◆ Required work ◆
Since only part of the material below is wanted, output exactly the lines from the one with "16-27-230-022-0000" up to and including the one with "LOT 44 IN E.A.".

◆ Source information ◆

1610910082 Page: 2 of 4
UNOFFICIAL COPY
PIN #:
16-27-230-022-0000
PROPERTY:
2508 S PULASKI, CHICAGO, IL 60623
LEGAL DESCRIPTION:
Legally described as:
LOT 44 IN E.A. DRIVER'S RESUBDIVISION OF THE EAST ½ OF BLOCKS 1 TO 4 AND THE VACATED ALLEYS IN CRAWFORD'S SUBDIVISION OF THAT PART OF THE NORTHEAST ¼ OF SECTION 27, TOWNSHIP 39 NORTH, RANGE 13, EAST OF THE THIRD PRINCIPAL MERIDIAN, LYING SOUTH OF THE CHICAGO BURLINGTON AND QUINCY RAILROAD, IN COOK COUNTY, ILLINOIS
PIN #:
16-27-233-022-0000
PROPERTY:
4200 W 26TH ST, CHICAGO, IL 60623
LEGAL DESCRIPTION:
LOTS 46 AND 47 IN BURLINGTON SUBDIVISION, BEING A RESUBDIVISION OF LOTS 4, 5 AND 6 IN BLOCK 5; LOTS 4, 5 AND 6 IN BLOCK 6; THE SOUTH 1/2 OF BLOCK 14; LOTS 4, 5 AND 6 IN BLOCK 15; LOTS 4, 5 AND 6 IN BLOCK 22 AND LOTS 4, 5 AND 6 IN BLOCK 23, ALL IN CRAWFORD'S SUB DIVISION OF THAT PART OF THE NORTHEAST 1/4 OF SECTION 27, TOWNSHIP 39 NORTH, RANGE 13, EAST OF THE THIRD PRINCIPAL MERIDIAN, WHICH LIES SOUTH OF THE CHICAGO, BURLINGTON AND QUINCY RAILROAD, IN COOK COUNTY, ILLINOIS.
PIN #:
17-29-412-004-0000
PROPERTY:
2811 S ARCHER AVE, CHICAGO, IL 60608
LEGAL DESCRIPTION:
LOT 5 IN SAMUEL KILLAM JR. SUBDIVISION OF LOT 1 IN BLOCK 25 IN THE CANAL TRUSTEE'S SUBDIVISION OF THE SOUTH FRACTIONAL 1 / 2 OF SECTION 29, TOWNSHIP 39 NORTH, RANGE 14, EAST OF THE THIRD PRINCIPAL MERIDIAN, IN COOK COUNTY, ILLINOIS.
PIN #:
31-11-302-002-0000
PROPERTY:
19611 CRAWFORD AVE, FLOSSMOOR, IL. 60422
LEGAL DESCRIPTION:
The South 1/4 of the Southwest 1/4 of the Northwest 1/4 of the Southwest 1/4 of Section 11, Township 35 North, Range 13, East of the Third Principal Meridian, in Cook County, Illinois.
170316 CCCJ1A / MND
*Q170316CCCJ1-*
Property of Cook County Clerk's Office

◆ Expected output ◆
16-27-230-022-0000
PROPERTY:
2508 S PULASKI, CHICAGO, IL 60623
LEGAL DESCRIPTION:
Legally described as:
LOT 44 IN E.A. DRIVER'S RESUBDIVISION OF THE EAST ½ OF BLOCKS 1 TO 4 AND THE VACATED ALLEYS IN CRAWFORD'S SUBDIVISION OF THAT PART OF THE NORTHEAST ¼ OF SECTION 27, TOWNSHIP 39 NORTH, RANGE 13, EAST OF THE THIRD PRINCIPAL MERIDIAN, LYING SOUTH OF THE CHICAGO BURLINGTON AND QUINCY RAILROAD, IN COOK COUNTY, ILLINOIS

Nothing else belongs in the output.